• Objectifs
**A.** Recopiez le passage du texte sur l'artiste et ses peintures qui commence par « Qui, mieux que » et se poursuit jusqu'à « partager son ressenti. ».
**B.** D'après le texte sur l'artiste et ses peintures, qu'est-ce qui permet au critique d'art d'écrire en connaissance de cause ? Répondez en une à trois phrases.
**C.** Poursuivez le texte sur l'artiste et ses peintures après sa dernière phrase.

• Extrait du texte
Qui, mieux que l’artiste, peut parler de ses peintures ?

Ce n’est pas de la fierté mal placée ou encore de la prétention. C’est simplement du bon sens. J’apprécie le critique d’art, le journaliste ou le galeriste qui prend la peine de voir, comprendre, questionner, rencontrer l’artiste. Je le félicite de ne pas inventer, interpréter, expliquer, commenter ce qu’il n’a pas vérifié auprès de l’auteur. Il peut dès lors écrire en connaissance de cause et se mouiller afin de nous partager son ressenti.
Si je déteste l’enseignant qui abuse de son autorité et se réfugie derrière des règlements administratifs, je soutiens l’éducateur curieux et soucieux d’enseigner les théories, les outils et les techniques afin de placer l’élève au centre de ses préoccupations. Quoi de plus motivant pour un élève de rencontrer un pédagogue ouvert au partage et respectueux des différences.

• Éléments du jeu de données
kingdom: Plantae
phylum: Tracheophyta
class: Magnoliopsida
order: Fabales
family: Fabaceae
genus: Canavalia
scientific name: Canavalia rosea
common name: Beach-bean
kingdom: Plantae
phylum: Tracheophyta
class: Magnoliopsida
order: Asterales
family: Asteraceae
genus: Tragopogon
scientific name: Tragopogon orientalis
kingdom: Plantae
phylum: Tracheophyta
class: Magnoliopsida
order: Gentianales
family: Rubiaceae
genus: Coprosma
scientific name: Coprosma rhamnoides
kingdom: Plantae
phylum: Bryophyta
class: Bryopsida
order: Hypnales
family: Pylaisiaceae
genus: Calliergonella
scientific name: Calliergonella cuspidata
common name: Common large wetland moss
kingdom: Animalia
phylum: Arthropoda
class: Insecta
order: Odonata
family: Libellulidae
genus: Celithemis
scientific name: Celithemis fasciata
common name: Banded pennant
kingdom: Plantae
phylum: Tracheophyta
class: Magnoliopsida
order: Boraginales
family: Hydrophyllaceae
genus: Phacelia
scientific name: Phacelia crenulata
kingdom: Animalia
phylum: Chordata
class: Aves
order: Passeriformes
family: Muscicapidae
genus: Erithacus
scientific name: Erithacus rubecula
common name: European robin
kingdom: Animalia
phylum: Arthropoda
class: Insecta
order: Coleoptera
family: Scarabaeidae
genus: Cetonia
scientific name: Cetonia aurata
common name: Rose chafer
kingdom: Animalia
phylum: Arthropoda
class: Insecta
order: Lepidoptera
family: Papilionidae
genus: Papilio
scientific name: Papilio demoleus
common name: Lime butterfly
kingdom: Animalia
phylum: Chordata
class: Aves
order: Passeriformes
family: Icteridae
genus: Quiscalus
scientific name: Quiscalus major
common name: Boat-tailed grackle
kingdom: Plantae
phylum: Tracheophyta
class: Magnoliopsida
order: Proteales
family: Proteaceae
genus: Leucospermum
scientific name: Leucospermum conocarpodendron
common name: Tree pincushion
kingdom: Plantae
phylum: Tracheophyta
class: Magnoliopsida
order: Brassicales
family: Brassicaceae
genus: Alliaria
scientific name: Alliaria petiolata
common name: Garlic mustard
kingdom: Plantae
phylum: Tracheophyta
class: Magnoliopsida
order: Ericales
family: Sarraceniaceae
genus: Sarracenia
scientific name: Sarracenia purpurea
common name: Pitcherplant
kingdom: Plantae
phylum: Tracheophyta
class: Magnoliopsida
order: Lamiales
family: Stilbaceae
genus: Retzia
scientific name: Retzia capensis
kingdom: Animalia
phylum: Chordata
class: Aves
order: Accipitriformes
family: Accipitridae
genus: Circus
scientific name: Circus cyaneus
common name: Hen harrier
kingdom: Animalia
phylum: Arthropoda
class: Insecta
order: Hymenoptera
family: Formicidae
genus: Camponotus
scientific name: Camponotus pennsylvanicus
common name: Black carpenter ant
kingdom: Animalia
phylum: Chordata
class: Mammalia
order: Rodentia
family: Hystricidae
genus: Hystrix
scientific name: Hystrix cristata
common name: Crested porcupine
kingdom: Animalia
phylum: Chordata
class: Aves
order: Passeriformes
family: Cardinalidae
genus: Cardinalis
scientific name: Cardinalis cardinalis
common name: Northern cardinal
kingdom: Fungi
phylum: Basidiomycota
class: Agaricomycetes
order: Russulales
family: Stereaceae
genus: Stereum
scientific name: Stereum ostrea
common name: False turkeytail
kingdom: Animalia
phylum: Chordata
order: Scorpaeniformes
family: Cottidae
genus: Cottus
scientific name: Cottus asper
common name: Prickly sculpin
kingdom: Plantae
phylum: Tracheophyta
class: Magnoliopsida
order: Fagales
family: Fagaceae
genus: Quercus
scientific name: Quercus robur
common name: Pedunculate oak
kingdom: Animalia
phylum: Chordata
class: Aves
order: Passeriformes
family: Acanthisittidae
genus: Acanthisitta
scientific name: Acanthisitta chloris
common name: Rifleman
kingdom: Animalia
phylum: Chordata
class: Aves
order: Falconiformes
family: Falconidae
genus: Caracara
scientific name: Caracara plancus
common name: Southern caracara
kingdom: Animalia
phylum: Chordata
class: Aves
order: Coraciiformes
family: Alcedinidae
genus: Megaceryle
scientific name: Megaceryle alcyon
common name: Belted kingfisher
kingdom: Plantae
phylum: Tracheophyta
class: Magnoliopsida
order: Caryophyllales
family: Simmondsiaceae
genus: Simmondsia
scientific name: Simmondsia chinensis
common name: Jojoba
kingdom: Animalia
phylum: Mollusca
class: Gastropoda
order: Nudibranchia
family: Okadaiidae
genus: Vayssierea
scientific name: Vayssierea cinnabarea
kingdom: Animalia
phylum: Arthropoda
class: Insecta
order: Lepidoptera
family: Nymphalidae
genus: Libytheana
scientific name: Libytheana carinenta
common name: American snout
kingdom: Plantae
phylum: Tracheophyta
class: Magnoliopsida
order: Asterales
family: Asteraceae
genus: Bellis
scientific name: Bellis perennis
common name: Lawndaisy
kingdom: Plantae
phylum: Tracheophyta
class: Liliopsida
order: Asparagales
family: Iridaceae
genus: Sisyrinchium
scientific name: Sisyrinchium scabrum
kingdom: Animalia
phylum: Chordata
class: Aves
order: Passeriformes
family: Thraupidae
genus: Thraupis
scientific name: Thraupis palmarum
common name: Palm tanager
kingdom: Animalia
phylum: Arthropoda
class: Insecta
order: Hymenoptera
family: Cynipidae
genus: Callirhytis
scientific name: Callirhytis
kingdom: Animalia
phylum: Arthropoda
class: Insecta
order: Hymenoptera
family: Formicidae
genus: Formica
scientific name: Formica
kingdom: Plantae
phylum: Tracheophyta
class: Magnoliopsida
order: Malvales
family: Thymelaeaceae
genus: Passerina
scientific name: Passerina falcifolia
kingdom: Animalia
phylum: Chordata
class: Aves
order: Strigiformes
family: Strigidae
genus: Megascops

• Corrigés des exercices
**A.**
Qui, mieux que l’artiste, peut parler de ses peintures ?

Ce n’est pas de la fierté mal placée ou encore de la prétention. C’est simplement du bon sens. J’apprécie le critique d’art, le journaliste ou le galeriste qui prend la peine de voir, comprendre, questionner, rencontrer l’artiste. Je le félicite de ne pas inventer, interpréter, expliquer, commenter ce qu’il n’a pas vérifié auprès de l’auteur. Il peut dès lors écrire en connaissance de cause et se mouiller afin de nous partager son ressenti.

**B.** Le critique prend la peine de voir, comprendre, questionner et rencontrer l'artiste. Il n'invente ni ne commente ce qu'il n'a pas vérifié auprès de l'auteur. Il peut dès lors écrire en connaissance de cause et partager son ressenti.

**C.**
Il n’y a pas (ou très peu) de mérite à instruire une classe de surdoués. Le meilleur enseignant restera celui qui porte, par ses conseils et ses encouragements, l’enfant en difficulté à un niveau supérieur. Dans l’enseignement de l’art également.

Parcours.

Gaumais de Saint-Mard (Virton – Belgique) depuis 1963, j’ai terminé mes humanités artistiques à Izel pour entreprendre un graduat en graphisme et publicité à l’Institut Supérieur des Beaux-Arts Saint-Luc à Liège.
Après une vingtaine d’années en agences de communication en Belgique et à l’étranger, je décide à 45 ans de reprendre mes pinceaux et participe aux ateliers de Christine de Groot à Fontenoille (Florenville). Je m’inscris également à l’Académie des Beaux-Arts d’Arlon-Virton (atelier de Chantal Reiter) comme élève – très – libre. Entre 2008 et 2013, mes toiles ont été exposées en Belgique (Virton, Arlon, Namur, Liège, Bruxelles, …), au Luxembourg, en Allemagne (Cologne) ou encore en France (Longwy, Aix-en-Provence, Sète, …).
Fin juin 2014, l’Abbaye d’Orval accueille pendant 3 mois, dans le bâtiment d’accueil médiéval, mon exposition « Trace d’enfance » et l’édition du présent ouvrage.

Technique.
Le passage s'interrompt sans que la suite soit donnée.